Oh, wait. That's The L Word about as far from the real world of gloriously rambunctious, wild San Francisco dykes as you can get without scarfing down a gift sack of MAC Pervette lip frost, doing Pilates to Ashlee Simpson ("I am me!"), and microwaving Cheeto, your stump-tailed calico cat. Yes, yes, I know the writhing isle of televised lesbos that L makes LA out to be is one big, fat, easy, anorexic target. Don't get your Mary Green panties in a bunch, Caitlyn. Just lie back, relax, and think of Joan Jett and Carmen Electra. It's OK. But just as Chuck D. once bemoaned the fact that most of his heroes don't appear on no stamps, so my homo heroes don't appear on no Showtime.
Case in point: Lila Thirkield, the superhumanly vivacious owner of SF sapphic outpost the Lexington Club. When I first moved here in the early '90s, I almost turned straight or something. The San Francisco my naive dreams envisioned was full of hot, scruffy, tattooed boys into hip-hop and punk, all of them on goofy, gleaming bicycles, occasionally in drag. What I got were mostly overgymed protocircuit queens in pink spandex thongs and cracked-out twinks you could practically see through. Great if I needed to floss, but ... And while all the cute exACT UPers were somewhere adrift busy shearing sleeves off flannels, maybe it was the rough-and-tumble sistas who really dotted the t's on my fanboy résumé. Dykes ruled it.

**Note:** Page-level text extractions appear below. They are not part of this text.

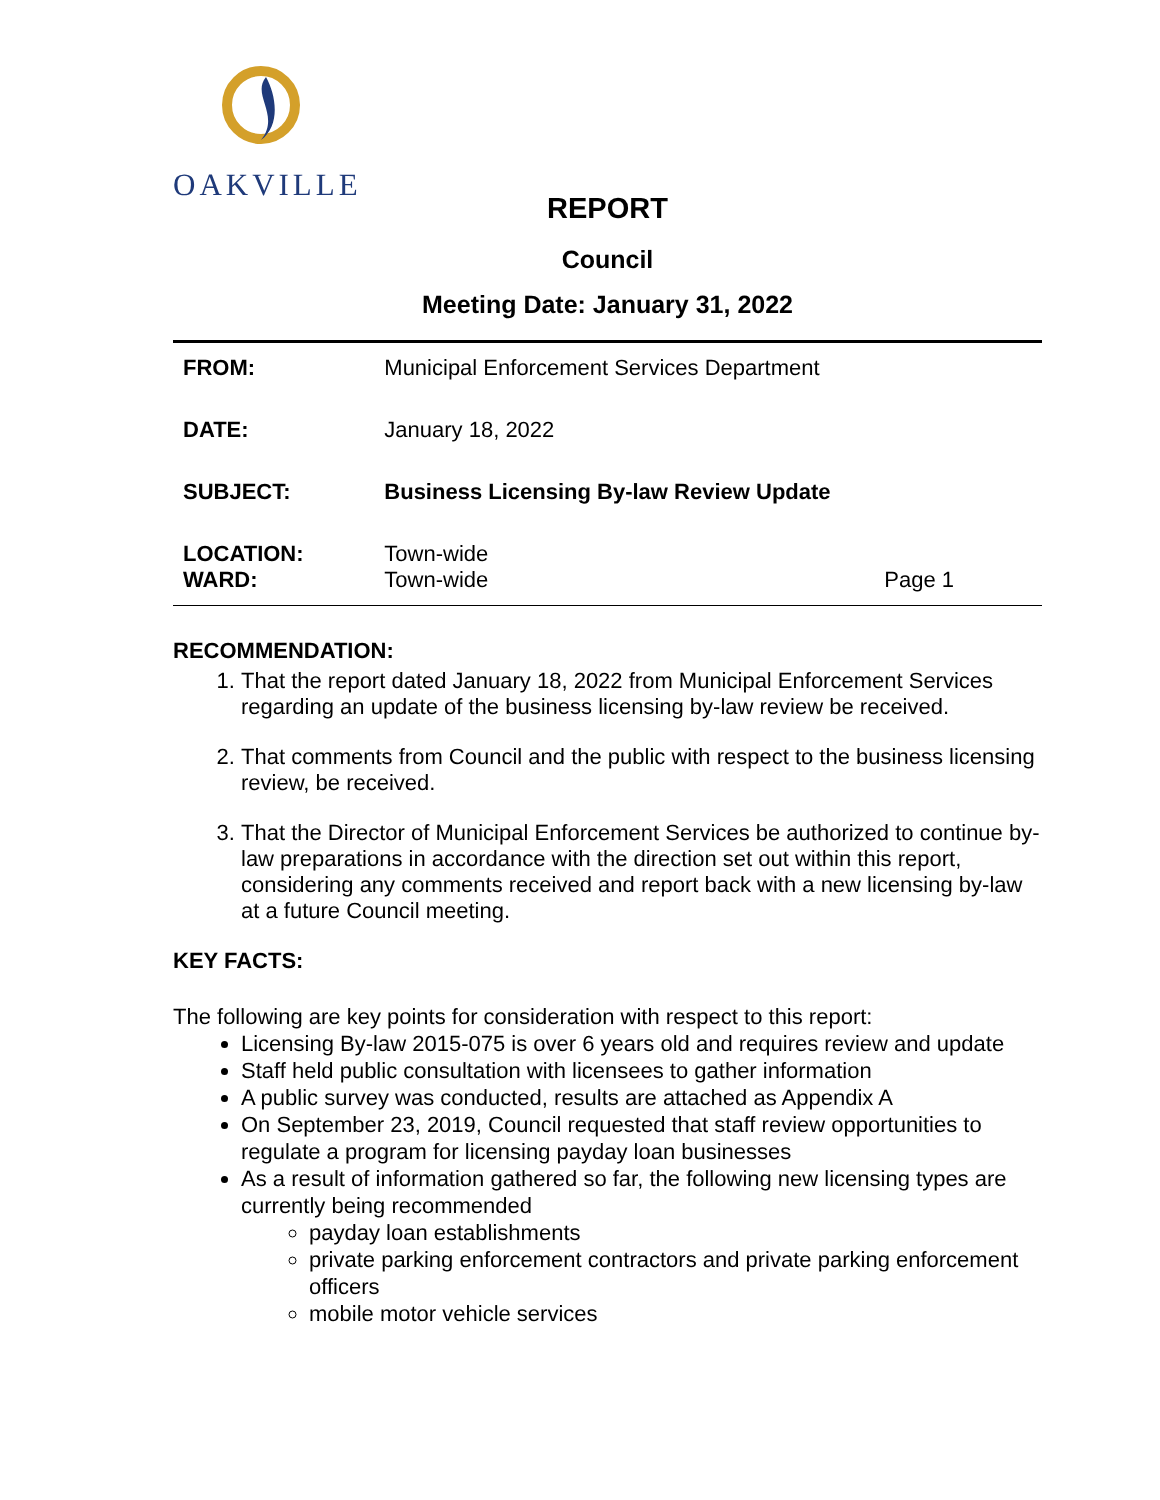OAKVILLE
REPORT
Council
Meeting Date: January 31, 2022
| FROM: | Municipal Enforcement Services Department | |
| DATE: | January 18, 2022 | |
| SUBJECT: | Business Licensing By-law Review Update | |
| LOCATION: WARD: | Town-wide Town-wide | Page 1 |
RECOMMENDATION:
1. That the report dated January 18, 2022 from Municipal Enforcement Services regarding an update of the business licensing by-law review be received.
2. That comments from Council and the public with respect to the business licensing review, be received.
3. That the Director of Municipal Enforcement Services be authorized to continue by-law preparations in accordance with the direction set out within this report, considering any comments received and report back with a new licensing by-law at a future Council meeting.
KEY FACTS:
The following are key points for consideration with respect to this report:
Licensing By-law 2015-075 is over 6 years old and requires review and update
Staff held public consultation with licensees to gather information
A public survey was conducted, results are attached as Appendix A
On September 23, 2019, Council requested that staff review opportunities to regulate a program for licensing payday loan businesses
As a result of information gathered so far, the following new licensing types are currently being recommended
payday loan establishments
private parking enforcement contractors and private parking enforcement officers
mobile motor vehicle services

That was back when wallet chains were radical and FTMs were the new It girls. I'm dating myself, but who wouldn't, hello? Alas, despite all those Sister Sledgesoundtracked strides up the rainbow of equal signs, women could still get kicked out of bars for making out. Wha? It was a gay man, man, man's world, and the few lesbian watering holes hewed strictly to the old-school standards: alternadykes, calm down.
Thirkield, a spiky-souled kid at the time, stepped up and opened the Lexington in 1997 to give dykes of a different stripe a dive of their own. Like all bars clever enough to fill a cultural gap, the Lex galvanized its community and reinforced the new, boisterous lesbo aesthetic that combined street activism, machismo appropriation, punk rock attitude, and a winking yen for girly pop culture. And hot sex, of course.
"It seemed so important to have a space where we could be creative, where artists, street kids, and young people could hook up and express themselves," Thirkield says. "It was my first time running a bar, but it was like the whole community was running it with me."
Over the past decade the Lex has persevered in the same spirit. "The economics of the city have really changed," Thirkield says. "Our crowd has a really hard time living here now that's why we never charge a cover and we always support other things going on. But really, we're doing better than ever."
The young drinking dyke crowd has also expanded, finding homes over the years in such spaces as the Phone Booth and Pop's, as well as legendary joints such as Sadie's Flying Elephant and the Wild Side West. New bar Stray is catering to a mostly female clientele, and, although lesbian spaces Cherry and the old Transfer have succumbed, a slew of roving dyke dance parties have taken root.
"The dyke scene has changed in the past 10 years too," Thirkield says. "It's more diverse.